*Your task:* Among the lines below, keep only those from the one containing "Ali sada dolazi kraj tog balansiranja." through the one containing "Istina kod tebe", and reproduce them exactly.

(Saved entries)
- Opening Delimiter -

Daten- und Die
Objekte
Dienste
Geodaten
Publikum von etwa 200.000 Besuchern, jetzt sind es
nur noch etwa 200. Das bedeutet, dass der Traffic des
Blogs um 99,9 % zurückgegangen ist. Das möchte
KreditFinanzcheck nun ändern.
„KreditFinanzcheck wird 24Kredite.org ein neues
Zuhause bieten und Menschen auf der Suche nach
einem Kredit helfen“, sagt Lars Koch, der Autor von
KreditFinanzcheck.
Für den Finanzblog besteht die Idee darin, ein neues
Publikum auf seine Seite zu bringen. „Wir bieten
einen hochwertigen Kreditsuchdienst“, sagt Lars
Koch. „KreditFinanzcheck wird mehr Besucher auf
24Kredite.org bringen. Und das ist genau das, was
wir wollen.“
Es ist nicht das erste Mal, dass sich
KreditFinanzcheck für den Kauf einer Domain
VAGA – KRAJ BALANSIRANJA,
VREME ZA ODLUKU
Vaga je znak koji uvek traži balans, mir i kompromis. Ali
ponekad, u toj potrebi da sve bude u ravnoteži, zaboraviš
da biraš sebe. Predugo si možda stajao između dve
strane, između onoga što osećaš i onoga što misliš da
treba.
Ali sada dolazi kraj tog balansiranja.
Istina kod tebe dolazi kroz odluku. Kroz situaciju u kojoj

- Closing Delimiter -
- Opening Delimiter -

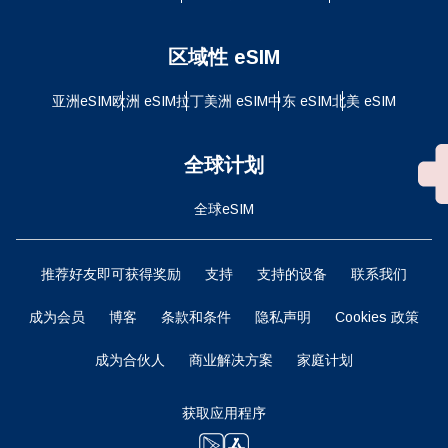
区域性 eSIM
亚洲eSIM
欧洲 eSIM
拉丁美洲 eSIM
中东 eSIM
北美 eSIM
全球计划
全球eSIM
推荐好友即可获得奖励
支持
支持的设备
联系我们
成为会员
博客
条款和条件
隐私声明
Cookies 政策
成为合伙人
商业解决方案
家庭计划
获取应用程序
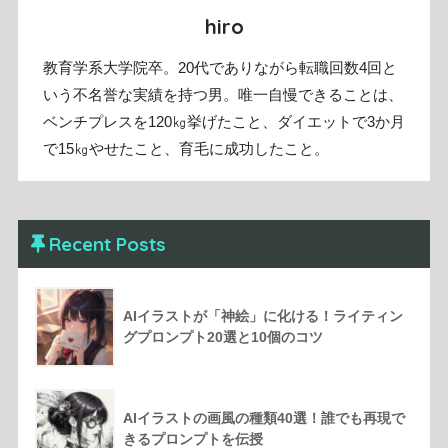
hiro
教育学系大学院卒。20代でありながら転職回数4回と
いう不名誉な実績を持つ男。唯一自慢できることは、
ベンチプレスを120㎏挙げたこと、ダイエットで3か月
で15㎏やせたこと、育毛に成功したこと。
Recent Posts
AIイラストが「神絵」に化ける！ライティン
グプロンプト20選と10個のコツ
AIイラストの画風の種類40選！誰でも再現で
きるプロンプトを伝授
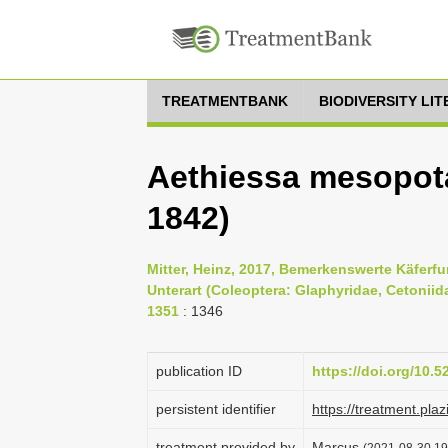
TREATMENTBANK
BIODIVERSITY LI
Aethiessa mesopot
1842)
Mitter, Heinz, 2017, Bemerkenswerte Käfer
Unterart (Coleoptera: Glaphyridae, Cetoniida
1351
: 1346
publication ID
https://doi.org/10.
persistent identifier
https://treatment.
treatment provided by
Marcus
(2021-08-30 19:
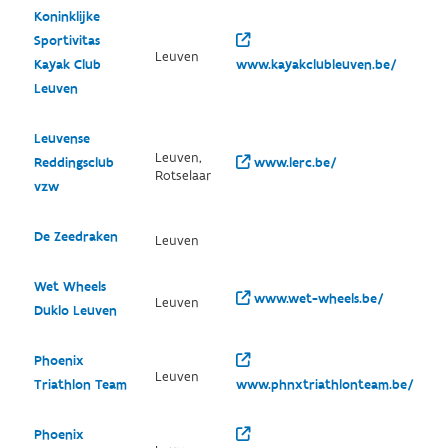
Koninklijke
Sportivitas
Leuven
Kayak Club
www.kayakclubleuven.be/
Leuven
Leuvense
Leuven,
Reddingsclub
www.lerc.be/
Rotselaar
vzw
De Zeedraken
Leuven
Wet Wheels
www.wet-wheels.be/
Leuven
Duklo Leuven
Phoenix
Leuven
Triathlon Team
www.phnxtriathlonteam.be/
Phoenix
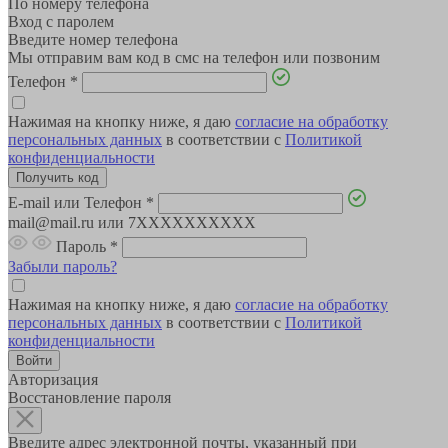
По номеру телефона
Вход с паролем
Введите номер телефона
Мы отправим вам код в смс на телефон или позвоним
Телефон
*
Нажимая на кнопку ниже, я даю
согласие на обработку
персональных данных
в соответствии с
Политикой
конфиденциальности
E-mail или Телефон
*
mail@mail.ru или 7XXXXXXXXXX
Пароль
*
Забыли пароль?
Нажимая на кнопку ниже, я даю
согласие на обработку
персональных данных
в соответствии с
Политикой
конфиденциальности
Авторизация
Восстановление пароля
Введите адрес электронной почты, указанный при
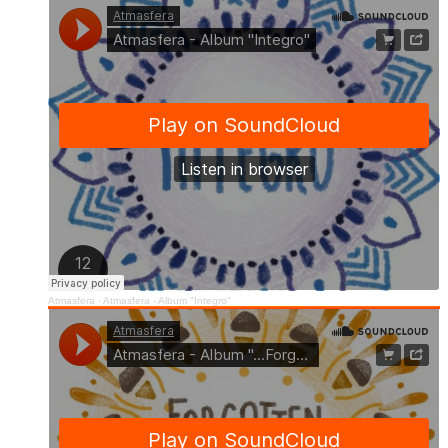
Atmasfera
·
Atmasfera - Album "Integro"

- Closing Delimiter -

*Answer to the problem:*
Ali sada dolazi kraj tog balansiranja.
Istina kod tebe dolazi kroz odluku. Kroz situaciju u kojoj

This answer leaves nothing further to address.